== RECORDS FOR THE EXERCISE ==

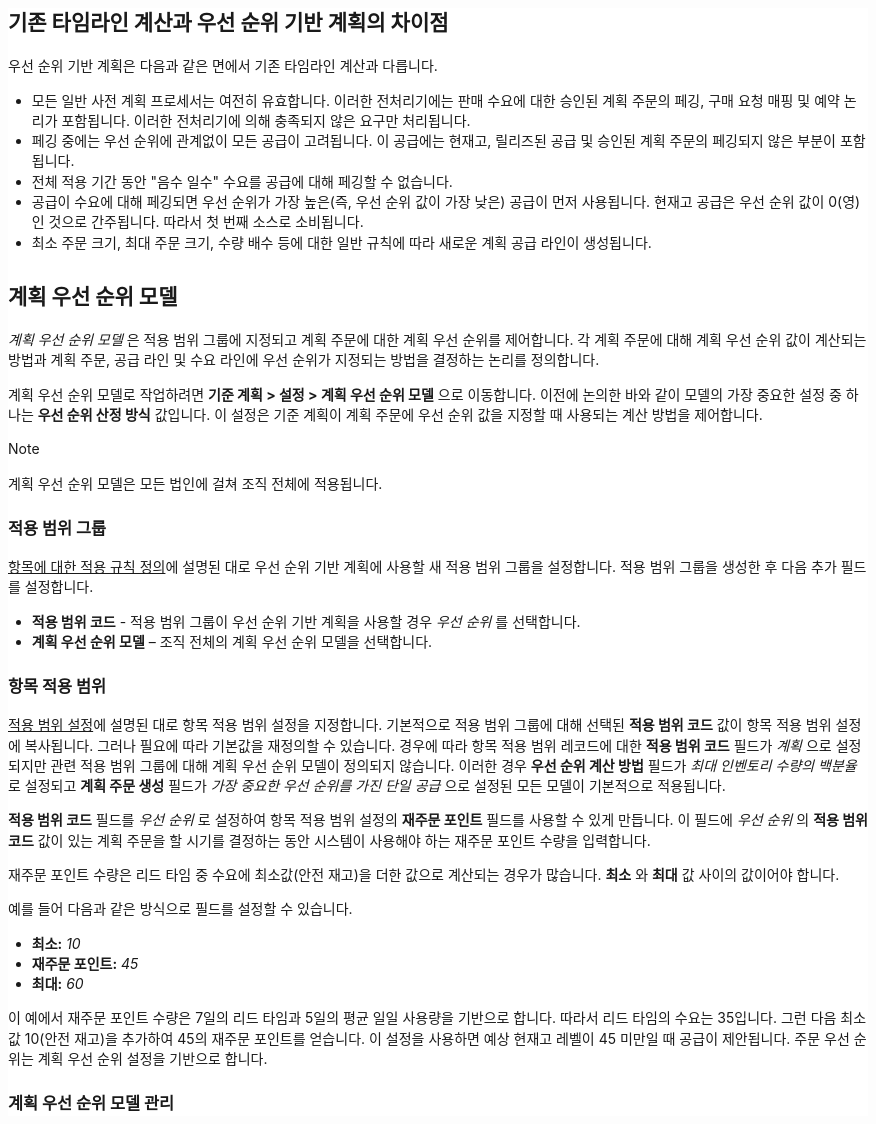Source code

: ## <a name="differences-between-traditional-timeline-calculations-and-priority-based-planning"></a>기존 타임라인 계산과 우선 순위 기반 계획의 차이점

우선 순위 기반 계획은 다음과 같은 면에서 기존 타임라인 계산과 다릅니다.

- 모든 일반 사전 계획 프로세서는 여전히 유효합니다. 이러한 전처리기에는 판매 수요에 대한 승인된 계획 주문의 페깅, 구매 요청 매핑 및 예약 논리가 포함됩니다. 이러한 전처리기에 의해 충족되지 않은 요구만 처리됩니다.
- 페깅 중에는 우선 순위에 관계없이 모든 공급이 고려됩니다. 이 공급에는 현재고, 릴리즈된 공급 및 승인된 계획 주문의 페깅되지 않은 부분이 포함됩니다.
- 전체 적용 기간 동안 "음수 일수" 수요를 공급에 대해 페깅할 수 없습니다.
- 공급이 수요에 대해 페깅되면 우선 순위가 가장 높은(즉, 우선 순위 값이 가장 낮은) 공급이 먼저 사용됩니다. 현재고 공급은 우선 순위 값이 0(영)인 것으로 간주됩니다. 따라서 첫 번째 소스로 소비됩니다.
- 최소 주문 크기, 최대 주문 크기, 수량 배수 등에 대한 일반 규칙에 따라 새로운 계획 공급 라인이 생성됩니다.

## <a name="planning-priority-models"></a>계획 우선 순위 모델

*계획 우선 순위 모델* 은 적용 범위 그룹에 지정되고 계획 주문에 대한 계획 우선 순위를 제어합니다. 각 계획 주문에 대해 계획 우선 순위 값이 계산되는 방법과 계획 주문, 공급 라인 및 수요 라인에 우선 순위가 지정되는 방법을 결정하는 논리를 정의합니다.

계획 우선 순위 모델로 작업하려면 **기준 계획 \> 설정 \> 계획 우선 순위 모델** 으로 이동합니다. 이전에 논의한 바와 같이 모델의 가장 중요한 설정 중 하나는 **우선 순위 산정 방식** 값입니다. 이 설정은 기준 계획이 계획 주문에 우선 순위 값을 지정할 때 사용되는 계산 방법을 제어합니다.

> [!NOTE]
> 계획 우선 순위 모델은 모든 법인에 걸쳐 조직 전체에 적용됩니다.

### <a name="coverage-group"></a>적용 범위 그룹

[항목에 대한 적용 규칙 정의](../tasks/define-coverage-rules-items.md)에 설명된 대로 우선 순위 기반 계획에 사용할 새 적용 범위 그룹을 설정합니다. 적용 범위 그룹을 생성한 후 다음 추가 필드를 설정합니다.

- **적용 범위 코드** - 적용 범위 그룹이 우선 순위 기반 계획을 사용할 경우 *우선 순위* 를 선택합니다.
- **계획 우선 순위 모델** – 조직 전체의 계획 우선 순위 모델을 선택합니다.

### <a name="item-coverage"></a>항목 적용 범위

[적용 범위 설정](../coverage-settings.md)에 설명된 대로 항목 적용 범위 설정을 지정합니다. 기본적으로 적용 범위 그룹에 대해 선택된 **적용 범위 코드** 값이 항목 적용 범위 설정에 복사됩니다. 그러나 필요에 따라 기본값을 재정의할 수 있습니다. 경우에 따라 항목 적용 범위 레코드에 대한 **적용 범위 코드** 필드가 *계획* 으로 설정되지만 관련 적용 범위 그룹에 대해 계획 우선 순위 모델이 정의되지 않습니다. 이러한 경우 **우선 순위 계산 방법** 필드가 *최대 인벤토리 수량의 백분율* 로 설정되고 **계획 주문 생성** 필드가 *가장 중요한 우선 순위를 가진 단일 공급* 으로 설정된 모든 모델이 기본적으로 적용됩니다.

**적용 범위 코드** 필드를 *우선 순위* 로 설정하여 항목 적용 범위 설정의 **재주문 포인트** 필드를 사용할 수 있게 만듭니다. 이 필드에 *우선 순위* 의 **적용 범위 코드** 값이 있는 계획 주문을 할 시기를 결정하는 동안 시스템이 사용해야 하는 재주문 포인트 수량을 입력합니다.

재주문 포인트 수량은 리드 타임 중 수요에 최소값(안전 재고)을 더한 값으로 계산되는 경우가 많습니다. **최소** 와 **최대** 값 사이의 값이어야 합니다.

예를 들어 다음과 같은 방식으로 필드를 설정할 수 있습니다.

- **최소:** *10*
- **재주문 포인트:** *45*
- **최대:** *60*

이 예에서 재주문 포인트 수량은 7일의 리드 타임과 5일의 평균 일일 사용량을 기반으로 합니다. 따라서 리드 타임의 수요는 35입니다. 그런 다음 최소값 10(안전 재고)을 추가하여 45의 재주문 포인트를 얻습니다. 이 설정을 사용하면 예상 현재고 레벨이 45 미만일 때 공급이 제안됩니다. 주문 우선 순위는 계획 우선 순위 설정을 기반으로 합니다.

### <a name="manage-planning-priority-models"></a>계획 우선 순위 모델 관리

===

* **ABOUT THIS EXERCISE**: Transcribe the listing above in full and exactly; no pictures belong in the copy.

* **SOLUTION TO THIS PROBLEM**:
Source code

: ## <a name="differences-between-traditional-timeline-calculations-and-priority-based-planning"></a>기존 타임라인 계산과 우선 순위 기반 계획의 차이점

우선 순위 기반 계획은 다음과 같은 면에서 기존 타임라인 계산과 다릅니다.

- 모든 일반 사전 계획 프로세서는 여전히 유효합니다. 이러한 전처리기에는 판매 수요에 대한 승인된 계획 주문의 페깅, 구매 요청 매핑 및 예약 논리가 포함됩니다. 이러한 전처리기에 의해 충족되지 않은 요구만 처리됩니다.
- 페깅 중에는 우선 순위에 관계없이 모든 공급이 고려됩니다. 이 공급에는 현재고, 릴리즈된 공급 및 승인된 계획 주문의 페깅되지 않은 부분이 포함됩니다.
- 전체 적용 기간 동안 "음수 일수" 수요를 공급에 대해 페깅할 수 없습니다.
- 공급이 수요에 대해 페깅되면 우선 순위가 가장 높은(즉, 우선 순위 값이 가장 낮은) 공급이 먼저 사용됩니다. 현재고 공급은 우선 순위 값이 0(영)인 것으로 간주됩니다. 따라서 첫 번째 소스로 소비됩니다.
- 최소 주문 크기, 최대 주문 크기, 수량 배수 등에 대한 일반 규칙에 따라 새로운 계획 공급 라인이 생성됩니다.

## <a name="planning-priority-models"></a>계획 우선 순위 모델

*계획 우선 순위 모델* 은 적용 범위 그룹에 지정되고 계획 주문에 대한 계획 우선 순위를 제어합니다. 각 계획 주문에 대해 계획 우선 순위 값이 계산되는 방법과 계획 주문, 공급 라인 및 수요 라인에 우선 순위가 지정되는 방법을 결정하는 논리를 정의합니다.

계획 우선 순위 모델로 작업하려면 **기준 계획 \> 설정 \> 계획 우선 순위 모델** 으로 이동합니다. 이전에 논의한 바와 같이 모델의 가장 중요한 설정 중 하나는 **우선 순위 산정 방식** 값입니다. 이 설정은 기준 계획이 계획 주문에 우선 순위 값을 지정할 때 사용되는 계산 방법을 제어합니다.

> [!NOTE]
> 계획 우선 순위 모델은 모든 법인에 걸쳐 조직 전체에 적용됩니다.

### <a name="coverage-group"></a>적용 범위 그룹

[항목에 대한 적용 규칙 정의](../tasks/define-coverage-rules-items.md)에 설명된 대로 우선 순위 기반 계획에 사용할 새 적용 범위 그룹을 설정합니다. 적용 범위 그룹을 생성한 후 다음 추가 필드를 설정합니다.

- **적용 범위 코드** - 적용 범위 그룹이 우선 순위 기반 계획을 사용할 경우 *우선 순위* 를 선택합니다.
- **계획 우선 순위 모델** – 조직 전체의 계획 우선 순위 모델을 선택합니다.

### <a name="item-coverage"></a>항목 적용 범위

[적용 범위 설정](../coverage-settings.md)에 설명된 대로 항목 적용 범위 설정을 지정합니다. 기본적으로 적용 범위 그룹에 대해 선택된 **적용 범위 코드** 값이 항목 적용 범위 설정에 복사됩니다. 그러나 필요에 따라 기본값을 재정의할 수 있습니다. 경우에 따라 항목 적용 범위 레코드에 대한 **적용 범위 코드** 필드가 *계획* 으로 설정되지만 관련 적용 범위 그룹에 대해 계획 우선 순위 모델이 정의되지 않습니다. 이러한 경우 **우선 순위 계산 방법** 필드가 *최대 인벤토리 수량의 백분율* 로 설정되고 **계획 주문 생성** 필드가 *가장 중요한 우선 순위를 가진 단일 공급* 으로 설정된 모든 모델이 기본적으로 적용됩니다.

**적용 범위 코드** 필드를 *우선 순위* 로 설정하여 항목 적용 범위 설정의 **재주문 포인트** 필드를 사용할 수 있게 만듭니다. 이 필드에 *우선 순위* 의 **적용 범위 코드** 값이 있는 계획 주문을 할 시기를 결정하는 동안 시스템이 사용해야 하는 재주문 포인트 수량을 입력합니다.

재주문 포인트 수량은 리드 타임 중 수요에 최소값(안전 재고)을 더한 값으로 계산되는 경우가 많습니다. **최소** 와 **최대** 값 사이의 값이어야 합니다.

예를 들어 다음과 같은 방식으로 필드를 설정할 수 있습니다.

- **최소:** *10*
- **재주문 포인트:** *45*
- **최대:** *60*

이 예에서 재주문 포인트 수량은 7일의 리드 타임과 5일의 평균 일일 사용량을 기반으로 합니다. 따라서 리드 타임의 수요는 35입니다. 그런 다음 최소값 10(안전 재고)을 추가하여 45의 재주문 포인트를 얻습니다. 이 설정을 사용하면 예상 현재고 레벨이 45 미만일 때 공급이 제안됩니다. 주문 우선 순위는 계획 우선 순위 설정을 기반으로 합니다.

### <a name="manage-planning-priority-models"></a>계획 우선 순위 모델 관리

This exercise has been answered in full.